**EXTRACTED TEXT:**
I like pithy little maxims, particularly ones that have been around forever. I suppose there’s a school of thought that would say that all the good things to say, have probably already been said and so quoting a proverb or saying is really just an exercise in reuse. What I like about them, makes me sound literary and smart, a nice ruse. One of my prouder moments; when I was about 15 or 16 years old I had a crush on a girl who had just moved into the neighborhood, I think her name was Dana but I might be wrong. She had this gorgeous mane of long jet black soft curls, piercing blue eye and few other attributes which proper decorum prohibits my mentioning. Just say’n, I was 16 after all. Not that at 50 I would feel all that different but I probably wouldn’t mention it.. or wait I just did. Shameful.

Anyway.. I put a decent amount of time and effort into trying to foster a little relationship with Dana, to no avail. To put it bluntly she was not a fan. But, she was nice enough one fine afternoon to let me know all the reasons she was not a fan, something I would later learn is called feedback, and would learn even later than that,should be considered a gift. BTW, this feedback is a gift thing.. good gifts come with gift receipts and can be returned if you don’t like them. This has not proven to be true in the case of feedback.

ANYWAY- I hit on her for a couple months, until she sat down one day and said something to the effect of “I’d like to present you with a list of reasons that me, and every other girl in high school I’ve talked too, find you undesirable.”

Cool. Bring it.

“Reason number one- you use big words.”

I remember that comment like it was yesterday. And I seriously can’t remember another thing she said, despite her rambling on for another couple hundred reasons. I couldn’t get past the “use big words” comment because in my mind this little dish was now in the category of imbecile, which if you are also uncomfy with big words is a an archaic word which was used to describe people with IQ’s in the >;50 range. Amazingly enough she became considerably less attractive at that point, I moved on and started dating a girl in the school choir who was also attractive, but more importantly, brilliant.

Words matter. Numbers.. .

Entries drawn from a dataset
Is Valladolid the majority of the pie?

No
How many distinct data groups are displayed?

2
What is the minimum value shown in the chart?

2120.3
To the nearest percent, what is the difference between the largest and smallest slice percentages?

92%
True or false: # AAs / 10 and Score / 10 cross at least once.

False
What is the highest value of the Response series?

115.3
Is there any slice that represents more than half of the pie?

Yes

---

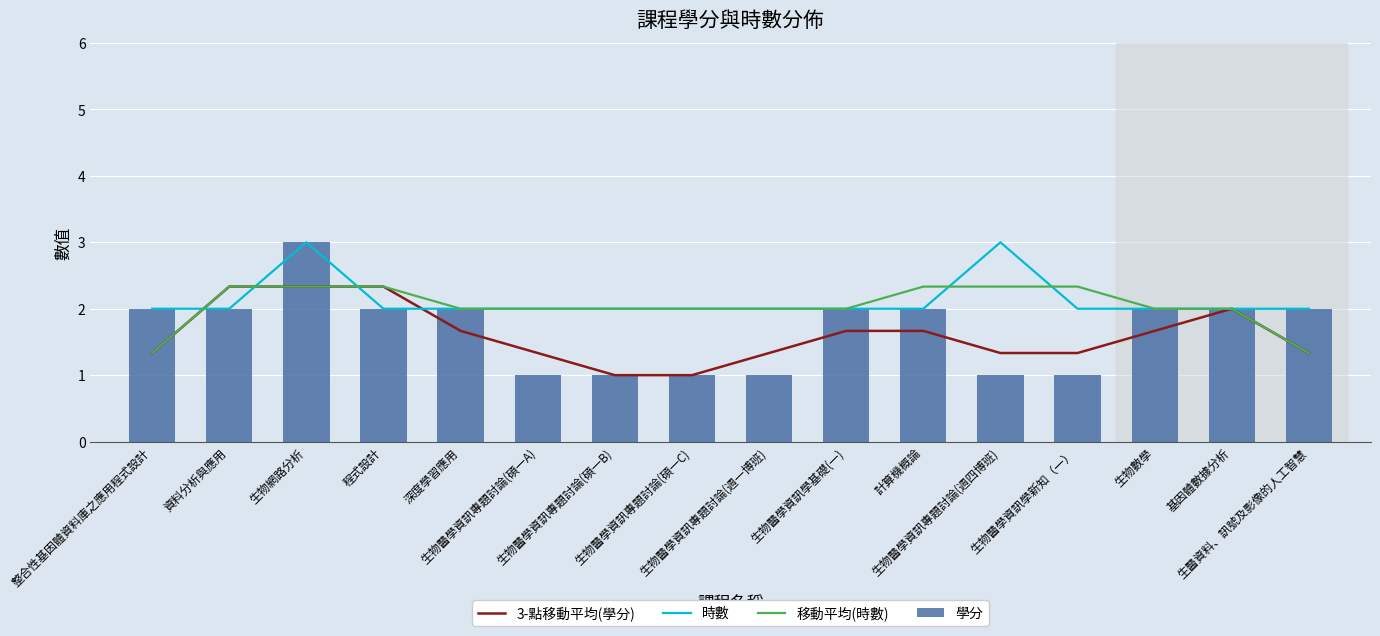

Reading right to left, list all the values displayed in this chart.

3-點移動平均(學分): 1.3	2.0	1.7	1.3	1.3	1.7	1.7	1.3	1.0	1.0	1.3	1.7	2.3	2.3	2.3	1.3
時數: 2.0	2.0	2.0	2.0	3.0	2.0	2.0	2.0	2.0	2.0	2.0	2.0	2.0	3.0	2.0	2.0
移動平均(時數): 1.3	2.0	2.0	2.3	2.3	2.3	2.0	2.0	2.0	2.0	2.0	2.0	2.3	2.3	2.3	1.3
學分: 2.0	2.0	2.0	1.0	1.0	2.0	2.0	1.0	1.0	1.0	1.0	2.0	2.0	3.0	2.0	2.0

---

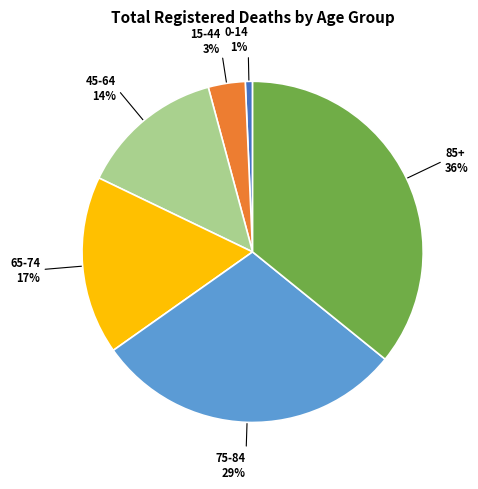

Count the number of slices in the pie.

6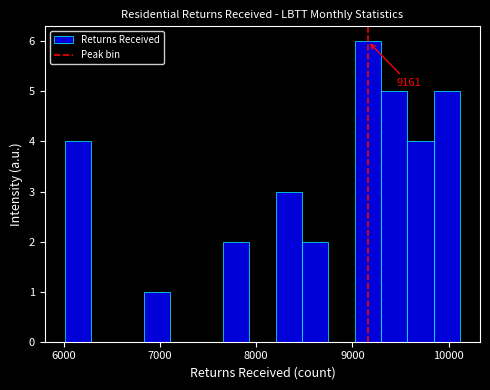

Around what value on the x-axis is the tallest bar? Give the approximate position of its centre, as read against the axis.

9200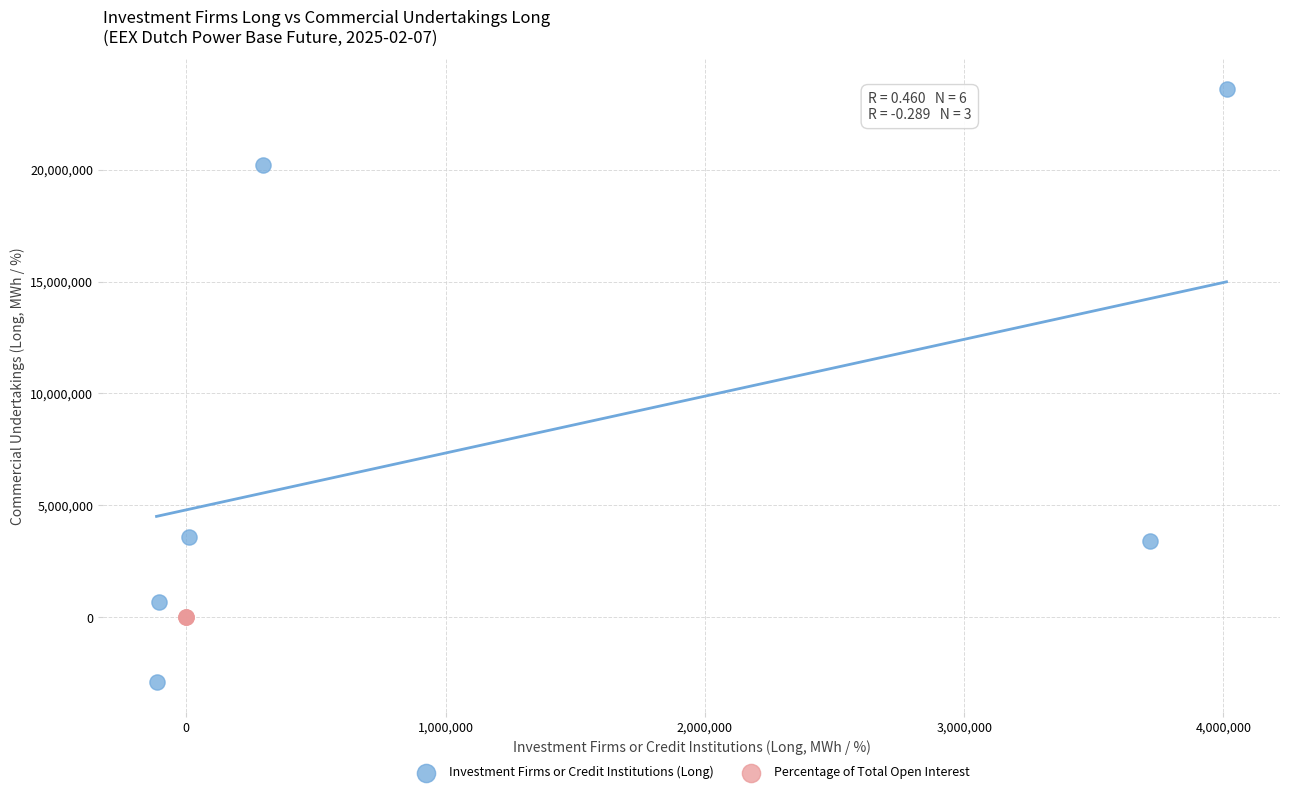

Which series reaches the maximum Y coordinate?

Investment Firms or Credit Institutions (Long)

**TASK OBJECTIVE:** In the essay about maxims and big words, start at "Anyway.. I put" and stop after "case of feedback.". Reproduce that passage word for word.

**SOLUTION TO THIS PROBLEM:**
Anyway.. I put a decent amount of time and effort into trying to foster a little relationship with Dana, to no avail. To put it bluntly she was not a fan. But, she was nice enough one fine afternoon to let me know all the reasons she was not a fan, something I would later learn is called feedback, and would learn even later than that,should be considered a gift. BTW, this feedback is a gift thing.. good gifts come with gift receipts and can be returned if you don’t like them. This has not proven to be true in the case of feedback.